## ZADANIE A
Odpowiedz krótko na pytania do tekstu o kłótni dwóch przyjaciółek i oznacz odpowiedzi tak samo jak pytania:
(i) Na tle czego druga przyjaciółka ma ostatnio wątpliwości?
(ii) Jakie trzy cechy pierwszej przyjaciółki podaje tekst?
(iii) Którego księdza tekst wymienia z imienia i nazwiska?

## FRAGMENT TEKSTU

_____

Mam z tym problem, JPII jest dla mnie wielkim autorytetem w sprawach wiary, ale przede wszystkim nauczył ludzi miłości, szkoda, że wielu na krótko, ale zawsze....
Mam dwie przyjaciółki, obie wierzące, jedna bezkrytycznie, można nawet powiedzieć fanatycznie, druga ma wciąż jakieś wątpliwości, ostatnio na tle przestępstw wśród księży.
Otóż doszło do ostrego spięcia, byłam tego świadkiem i nie znalazłam słów, żeby uniknąć obrazy na śmierć i życie.
Pierwsza jest niezwykle apodyktyczna, samolubna i z trudem wybacza, druga jest ... no człowiekiem, kochającym ludzi, pełna zalet i wad.
Otóż druga, zapytała pierwszą, dlaczego JPII nakrył KK swoim płaszczem, zarówno tych grzeszących ojców jak i tych sprawiedliwych, dlaczego tak ważnym było, by to co dzieje się pod płaszczem nie ujrzało światła dziennego? Może nie dosłownie, ale mniej więcej od tego się zaczęło, nie potrafię przytoczyć całej sprzeczki, potem kłótni, argumenty szybko się skończyły, więc w ruch poszli znani nam księża m.in Mieczysław Maliński swego czasu rzucono na niego podejrzenie współpracy i na tym rzuceniu sprawa się zakończyła... Siedziałam i milczałam i zastanawiam się teraz co mam zrobić, jak je pogodzić i jak tę naszą przyjaźń uchronić przed zatonięciem?
Offline
victoria napisał(a):
... Siedziałam i milczałam i zastanawiam się teraz co mam zrobić, jak je pogodzić i jak tę naszą przyjaźń uchronić przed zatonięciem?

_____

## ZAPISANE DANE

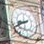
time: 8:40
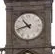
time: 10:42
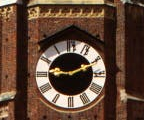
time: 9:10
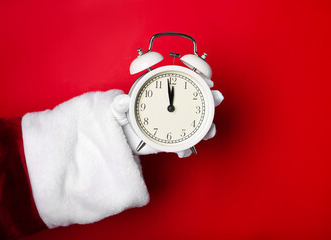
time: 11:58
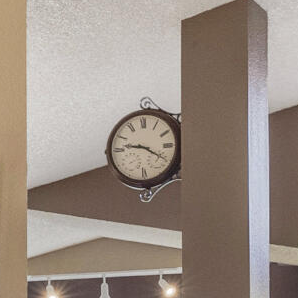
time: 9:20
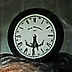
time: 5:31
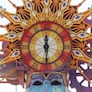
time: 12:29
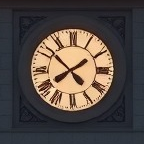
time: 7:51
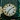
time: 7:09
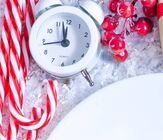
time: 11:57
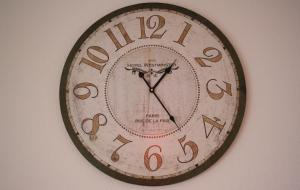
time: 1:23
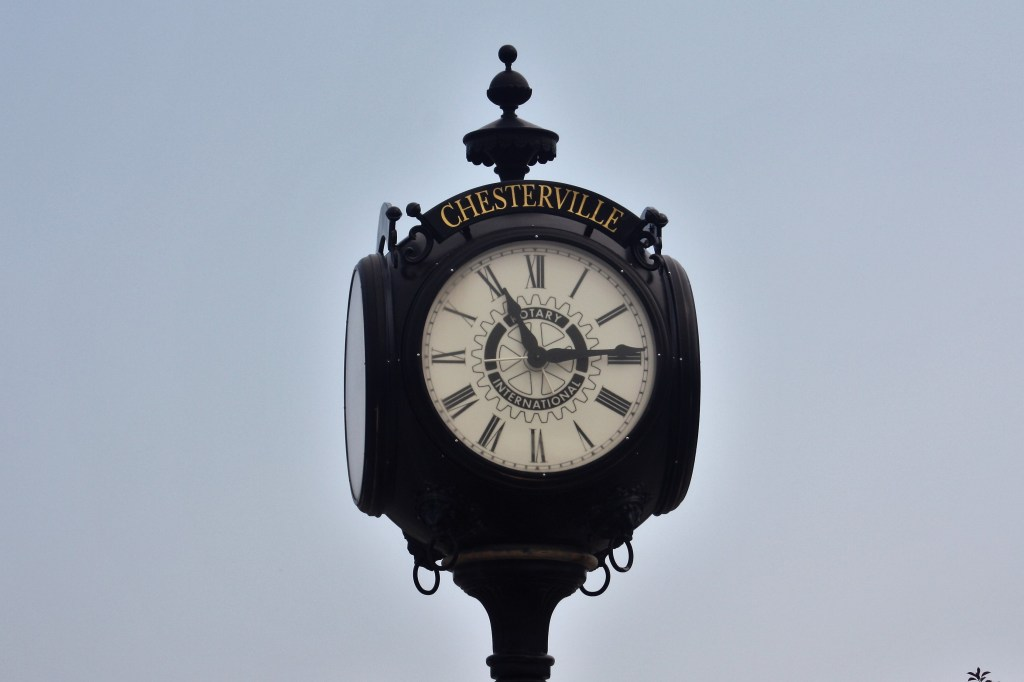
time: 11:14
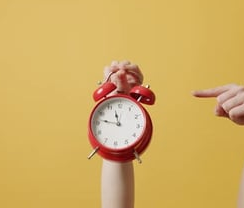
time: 11:46
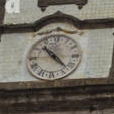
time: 10:22
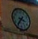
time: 3:36
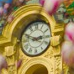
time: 2:48
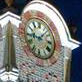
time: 9:07
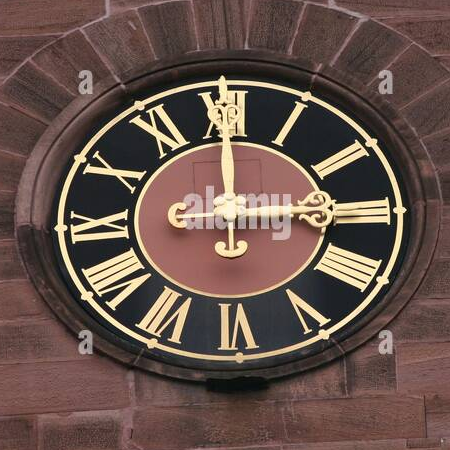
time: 3:00
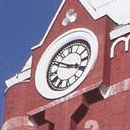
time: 3:50
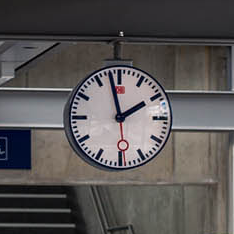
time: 1:57
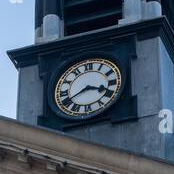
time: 3:40
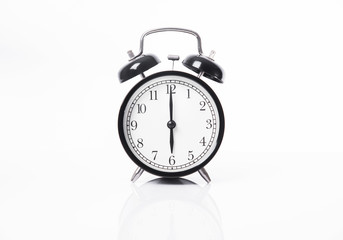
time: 6:00
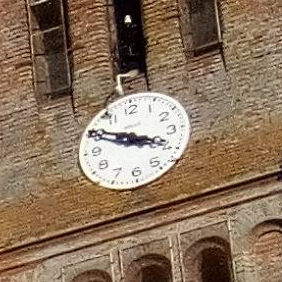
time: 3:50
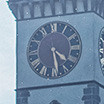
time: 4:28
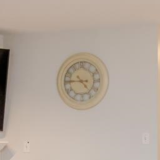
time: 4:45
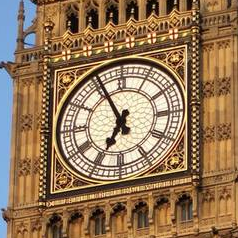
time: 6:55
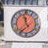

_____

## ZADANIE B
Przepisz dokładnie każdą linię wykazu zapisów o tarczach zegarów, od pierwszej do ostatniej. Obrazki pomiń.

## ODPOWIEDŹ A
(i) Na tle przestępstw wśród księży.
(ii) Jest niezwykle apodyktyczna, samolubna i z trudem wybacza.
(iii) Mieczysława Malińskiego.

## ODPOWIEDŹ B
time: 8:40
time: 10:42
time: 9:10
time: 11:58
time: 9:20
time: 5:31
time: 12:29
time: 7:51
time: 7:09
time: 11:57
time: 1:23
time: 11:14
time: 11:46
time: 10:22
time: 3:36
time: 2:48
time: 9:07
time: 3:00
time: 3:50
time: 1:57
time: 3:40
time: 6:00
time: 3:50
time: 4:28
time: 4:45
time: 6:55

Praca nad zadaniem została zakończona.